» **Task brief**: For every entry that follows, return the words exactly and omit any picture.

───── Information

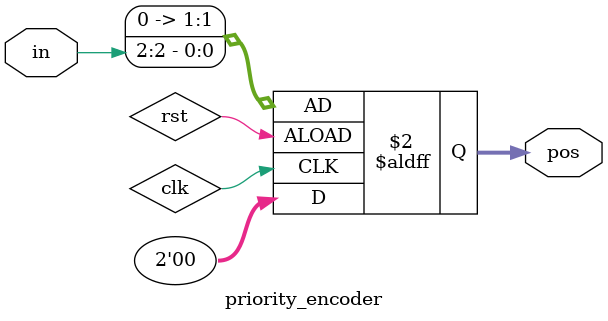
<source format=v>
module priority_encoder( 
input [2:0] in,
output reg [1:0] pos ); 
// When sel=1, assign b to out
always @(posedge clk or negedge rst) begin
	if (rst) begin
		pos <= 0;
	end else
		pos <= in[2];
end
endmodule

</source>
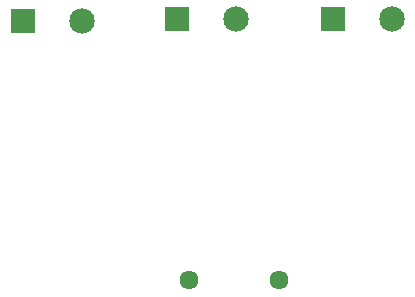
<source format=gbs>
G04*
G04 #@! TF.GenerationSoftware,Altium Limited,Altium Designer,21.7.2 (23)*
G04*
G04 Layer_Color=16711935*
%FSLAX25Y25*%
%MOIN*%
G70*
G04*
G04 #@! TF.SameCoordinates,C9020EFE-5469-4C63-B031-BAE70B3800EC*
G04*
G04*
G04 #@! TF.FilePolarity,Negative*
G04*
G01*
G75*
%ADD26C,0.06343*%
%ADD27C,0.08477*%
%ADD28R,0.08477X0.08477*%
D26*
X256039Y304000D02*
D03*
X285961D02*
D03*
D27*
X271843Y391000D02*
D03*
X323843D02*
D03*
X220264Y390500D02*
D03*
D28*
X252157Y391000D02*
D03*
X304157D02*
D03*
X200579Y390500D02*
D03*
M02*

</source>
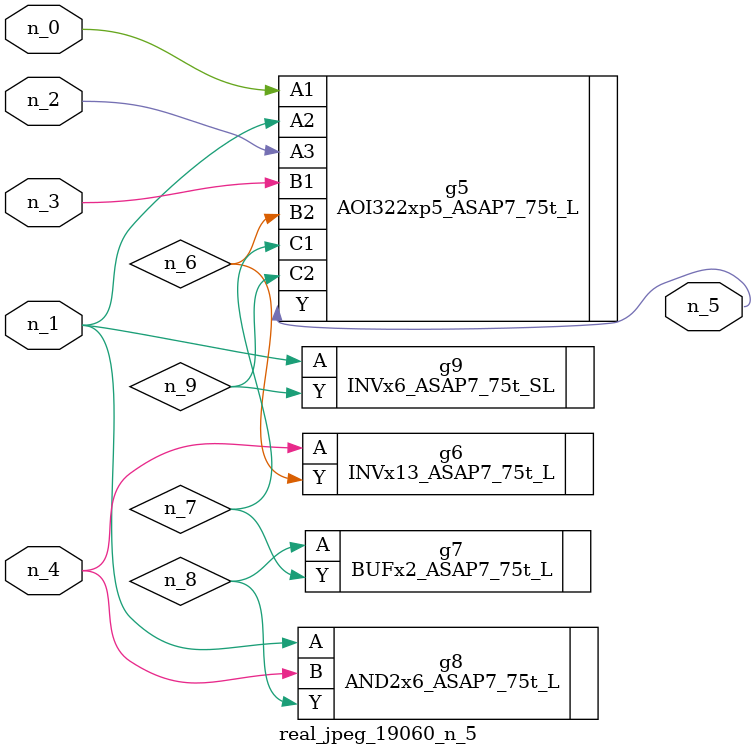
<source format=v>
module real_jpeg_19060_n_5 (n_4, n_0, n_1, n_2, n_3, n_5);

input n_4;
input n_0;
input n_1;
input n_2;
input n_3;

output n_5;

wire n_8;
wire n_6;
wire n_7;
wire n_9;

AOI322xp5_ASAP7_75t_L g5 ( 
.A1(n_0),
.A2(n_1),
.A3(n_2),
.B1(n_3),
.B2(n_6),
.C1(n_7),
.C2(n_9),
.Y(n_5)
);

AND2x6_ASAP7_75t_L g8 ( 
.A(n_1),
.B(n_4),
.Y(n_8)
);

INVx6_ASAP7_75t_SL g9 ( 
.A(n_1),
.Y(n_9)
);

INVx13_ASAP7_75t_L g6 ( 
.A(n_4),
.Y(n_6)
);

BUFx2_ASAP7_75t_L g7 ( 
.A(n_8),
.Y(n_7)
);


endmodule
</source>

──────────

» **Written solution**:
<source format=v>
module priority_encoder( 
input [2:0] in,
output reg [1:0] pos ); 
// When sel=1, assign b to out
always @(posedge clk or negedge rst) begin
	if (rst) begin
		pos <= 0;
	end else
		pos <= in[2];
end
endmodule

</source>
<source format=gbs>
G04*
G04 #@! TF.GenerationSoftware,Altium Limited,Altium Designer,21.7.2 (23)*
G04*
G04 Layer_Color=16711935*
%FSLAX25Y25*%
%MOIN*%
G70*
G04*
G04 #@! TF.SameCoordinates,C9020EFE-5469-4C63-B031-BAE70B3800EC*
G04*
G04*
G04 #@! TF.FilePolarity,Negative*
G04*
G01*
G75*
%ADD26C,0.06343*%
%ADD27C,0.08477*%
%ADD28R,0.08477X0.08477*%
D26*
X256039Y304000D02*
D03*
X285961D02*
D03*
D27*
X271843Y391000D02*
D03*
X323843D02*
D03*
X220264Y390500D02*
D03*
D28*
X252157Y391000D02*
D03*
X304157D02*
D03*
X200579Y390500D02*
D03*
M02*

</source>
<source format=v>
module real_jpeg_19060_n_5 (n_4, n_0, n_1, n_2, n_3, n_5);

input n_4;
input n_0;
input n_1;
input n_2;
input n_3;

output n_5;

wire n_8;
wire n_6;
wire n_7;
wire n_9;

AOI322xp5_ASAP7_75t_L g5 ( 
.A1(n_0),
.A2(n_1),
.A3(n_2),
.B1(n_3),
.B2(n_6),
.C1(n_7),
.C2(n_9),
.Y(n_5)
);

AND2x6_ASAP7_75t_L g8 ( 
.A(n_1),
.B(n_4),
.Y(n_8)
);

INVx6_ASAP7_75t_SL g9 ( 
.A(n_1),
.Y(n_9)
);

INVx13_ASAP7_75t_L g6 ( 
.A(n_4),
.Y(n_6)
);

BUFx2_ASAP7_75t_L g7 ( 
.A(n_8),
.Y(n_7)
);


endmodule
</source>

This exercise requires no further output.